Prior to today, you could get a list of invoices, time entries, expenses and payments by specifying the appropriate term in the list variable. Now you can also list events.

Specifically, you are listing your uncompleted pinned events and tasks. If you are subscribing to a project specific WebHook, that would be any event/task you have pinned and is uncompleted in that project. If you are subscribing to the "all active projects" WebHook, then it will be any uncompleted, pinned event in a non-archived project.

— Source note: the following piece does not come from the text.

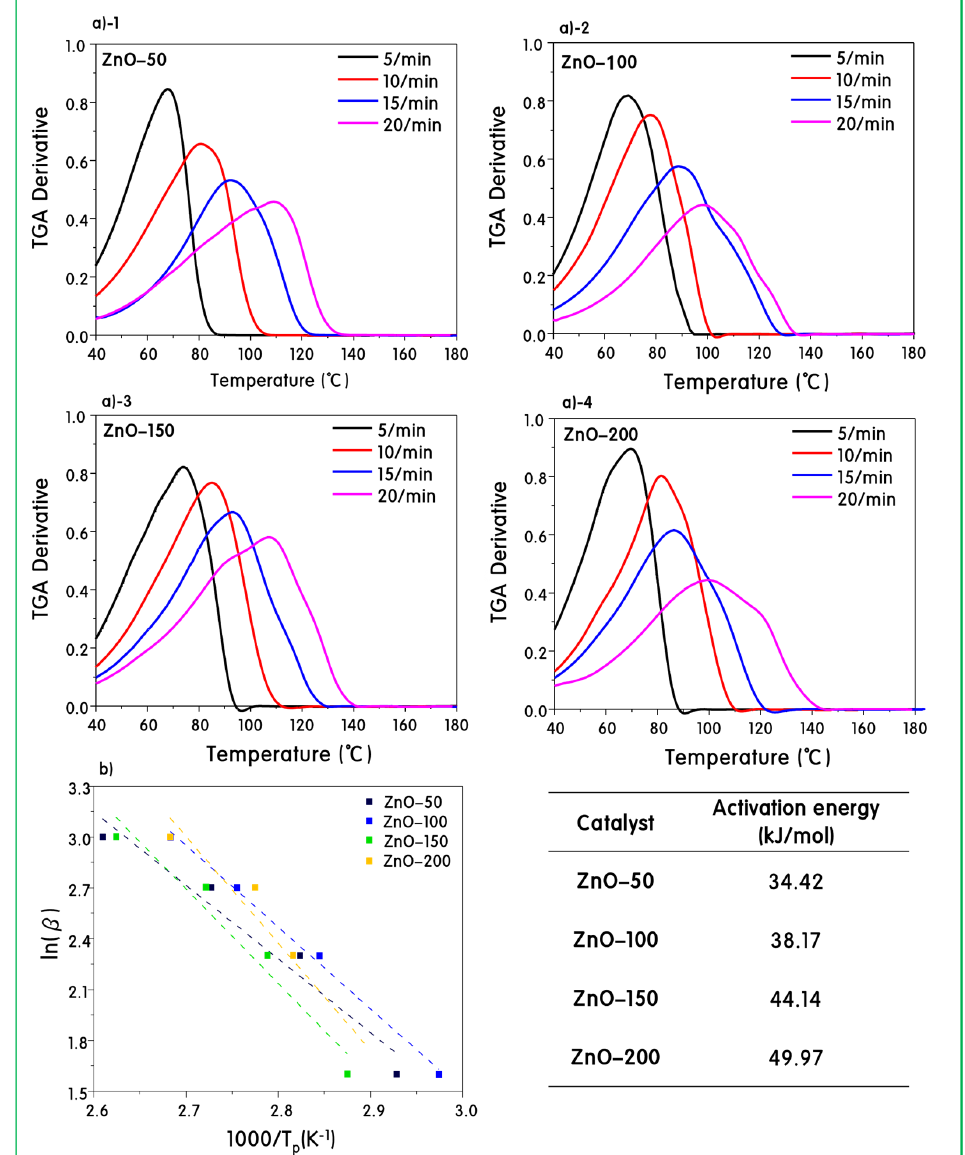
Figure 6. Water activation energy ( a1 – a4 ) Change in water desorption graph according to heating rate for each catalyst for TGA curve ( b ) Relationship between temperature and rate constant for water desorption for each catalysts.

Here is typical JSON response:

[{
"key": "1700",
"title": "Review Graphics",
"date": "",
"description": "",
"location": "",
"projectname": "WebSite Design",
"projectbudget": "2600.00"
},
{
"key": "942",
"title": "Lunch with John at 12:00 PM to 01:00 PM",
"date": "Mar 26th, 2011",
"description": "Talk about plans",
"location": "Cafe",
"category": "Graphics",
"categorybudget": "1500.00",
"projectname": "WebSite Design",
"projectbudget": "2600.00"
}]

Notice that both events and tasks are listed, tasks are simply listed without a date.

Filtering Lists

Prior to today, if you subscribed to the "all active projects" WebHook, you would always get every item in all non-archived projects. If you wanted to get a list of items specific to a project, you would need to change to a project specific WebHook. No more, now you can filter instead.

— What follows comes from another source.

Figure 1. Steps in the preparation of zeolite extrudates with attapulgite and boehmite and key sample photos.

Say you are using the "all active projects" WebHook, but you only want events in the project "WebSite Redesign" then you could set the list variable to "events WebSite Redesign". Or, let's say you only want payments from the project "Newsletter", you could set the list variable to "payments Newsletter". This works with any of the list commands (invoices, time, expenses, payments and events).

WebHook Documentation >

Payments via JSON WebHook and API (Torch Project Management)

Thursday, March 3rd, 2011

You can now retrieve payment entries from Torch Project Management's WebHook or API. Just set the variable "list" to "payments" (there is an example under your help section). This will result in something like:

[{
"key": "13",
"timestamp": "2010-07-16 00:00:00",
"amount": "2050.000000",
"note": "Payment by Check",
"invoicename": "WebDesign Services",
}]

from the WebHook. Or something like this:

<?xml version="1.0" encoding="ISO-8859-1"?>
<response>
<list>
<payment>
<key>13</key>
<timestamp>2010-07-16 00:00:00</timestamp>
<amount>2050.000000</price>
<note>Payment by Check</note>
<invoicename>WebDesign Services</invoicename>
</payment>
</list>
</response>

from the API.

Because this is an update to the WebHook, this also means it will work with TorchCL. So, if you've ever wanted to automated entries into your ledger or more quickly create cash-flow statements, now it is just a command away.

Note:

The QuickSilver and LaunchBar integration scripts have been updated to recognize "payments" as an action. If you use either of these scripts, you should download the new version.

Introducing TorchCL

Saturday, November 20th, 2010

Ever wanted to built an automation tool to talk to Torch Project Management? Until today, this would require some programming. Not any more, anyone who can use a command line can use TorchCL.

With TorchCL you can do anything that can be done using the webhook, but directly from the command prompt. That means you can automate tasks, build triggers or just help you migrate some data to Torch. Got a Mac, TorchCL is the perfect companion to OS X Automator.

TorchCL runs on Windows and any *nix system that supports Python (including OS X).

Find our more about TorchCL >

Introducing HeapCL

Saturday, November 20th, 2010

Ever wanted to built an automation tool to talk to Heap CRM? Until today, this would require some programming. Not any more, anyone who can use a command line can use HeapCL.

With HeapCL you can do anything that can be done using the webhook, but directly from the command prompt. That means you can automate tasks, build triggers or just help you migrate some data to Heap. Got a Mac, HeapCL is the perfect companion to OS X Automator.

HeapCL runs on Windows and any *nix system that supports Python (including OS X).